He called for his valet, and allowed himself quietly
to be put to bed.
One brief hour had transformed a child into a woman.
A dangerous transformation when the brain is overburdened
with emotions, when the nerves are overstrung and
the heart full to breaking.
For the moment, however, the childlike nature reasserted
itself for the last time, for Juliette, sobbing, had
fled out of the room, to the privacy of her own apartment,
and thrown herself passionately into the arms of kind
old Petronelle.
It would have been very difficult to say why Citizen
Deroulede was quite so popular as he was. Still
more difficult would it have been to state the reason
why he remained immune from the prosecutions, which
were being conducted at the rate of several scores
a day, now against the moderate Gironde, anon against
the fanatic Mountain, until the whole of France was
transformed into one gigantic prison, that daily fed
the guillotine.
But Deroulede remained unscathed. Even Merlin’s
law of the suspect had so far failed to touch him.
And when, last July, the murder of Marat brought an
entire holocaust of victims to the guillotine—from
Adam Lux, who would have put up a statue in honour
of Charlotte Corday, with the inscription: “Greater
than Brutus”, to Charlier, who would have had
her publicly tortured and burned at the stake for her
crime—Deroulede alone said nothing, and
was allowed to remain silent.
The most seething time of that seething revolution.

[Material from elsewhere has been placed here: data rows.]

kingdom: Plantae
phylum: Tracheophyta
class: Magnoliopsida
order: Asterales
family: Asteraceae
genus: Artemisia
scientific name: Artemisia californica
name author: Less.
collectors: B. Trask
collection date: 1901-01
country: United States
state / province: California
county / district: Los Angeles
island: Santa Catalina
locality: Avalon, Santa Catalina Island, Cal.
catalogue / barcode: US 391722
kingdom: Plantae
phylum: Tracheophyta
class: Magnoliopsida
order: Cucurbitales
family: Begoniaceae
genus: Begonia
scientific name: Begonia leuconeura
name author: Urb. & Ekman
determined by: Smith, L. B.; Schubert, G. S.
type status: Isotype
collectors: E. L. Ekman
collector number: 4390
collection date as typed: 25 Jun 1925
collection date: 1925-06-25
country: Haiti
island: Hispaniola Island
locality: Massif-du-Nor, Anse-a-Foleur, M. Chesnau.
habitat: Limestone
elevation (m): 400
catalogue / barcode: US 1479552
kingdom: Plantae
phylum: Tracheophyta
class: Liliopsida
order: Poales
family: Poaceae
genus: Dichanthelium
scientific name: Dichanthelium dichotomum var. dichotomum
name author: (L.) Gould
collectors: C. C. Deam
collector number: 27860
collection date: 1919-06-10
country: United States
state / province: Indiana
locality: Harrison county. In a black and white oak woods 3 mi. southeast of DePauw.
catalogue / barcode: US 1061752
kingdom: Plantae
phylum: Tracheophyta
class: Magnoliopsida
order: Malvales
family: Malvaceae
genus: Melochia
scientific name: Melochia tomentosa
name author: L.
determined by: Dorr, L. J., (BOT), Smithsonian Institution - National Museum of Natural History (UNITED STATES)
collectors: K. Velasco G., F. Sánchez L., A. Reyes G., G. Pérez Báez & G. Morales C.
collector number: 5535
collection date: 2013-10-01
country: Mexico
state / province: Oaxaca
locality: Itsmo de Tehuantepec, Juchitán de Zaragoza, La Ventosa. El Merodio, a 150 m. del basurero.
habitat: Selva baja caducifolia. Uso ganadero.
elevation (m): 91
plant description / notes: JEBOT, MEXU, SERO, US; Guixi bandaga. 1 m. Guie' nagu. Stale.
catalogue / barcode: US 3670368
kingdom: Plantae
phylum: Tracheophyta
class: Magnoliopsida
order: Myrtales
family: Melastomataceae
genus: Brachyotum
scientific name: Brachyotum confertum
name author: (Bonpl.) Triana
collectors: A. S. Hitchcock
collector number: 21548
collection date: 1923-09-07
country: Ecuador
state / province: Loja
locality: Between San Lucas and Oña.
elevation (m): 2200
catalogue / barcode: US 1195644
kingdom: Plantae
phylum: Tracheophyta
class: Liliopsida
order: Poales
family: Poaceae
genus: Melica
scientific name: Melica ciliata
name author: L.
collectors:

No one knew in the morning if his head would still
be on his own shoulders in the evening, or if it would
be held up by Citizen Samson the headsman, for the
sansculottes of Paris to see.
Yet Deroulede was allowed to go his own way.
Marat once said of him: “Il n’est
pas dangereux.” The phrase had been taken
up. Within the precincts of the National Convention,
Marat was still looked upon as the great protagonist
of Liberty, a martyr to his own convictions carried
to the extreme, to squalor and dirt, to the downward
levelling of man to what is the lowest type in humanity.
And his sayings were still treasured up: even
the Girondins did not dare to attack his memory.
Dead Marat was more powerful than his living presentment
had been.
And he had said that Deroulede was not dangerous.
Not dangerous to Republicanism, to liberty, to that
downward, levelling process, the tearing down of old
tradidions, and the annihilation of past pretensions.
Deroulede had once been very rich. He had had
sufficient prudence to give away in good time that
which, undoubtedly, would have been taken away from
him later on.
But when he gave willingly, at a time when France
needed it most, and before she had learned how to
help herself to what she wanted.
And somehow, in this instance, France had not forgotten:
an invisible fortress seemed to surround Citizen Deroulede
and keep his enemies at bay. They were few, but
they existed. The National Convention trusted
him. “He was not dangerous” to them.
The people looked upon him as one of themselves, who
gave whilst he had something to give. Who can
gauge that most elusive of all things: Popularity?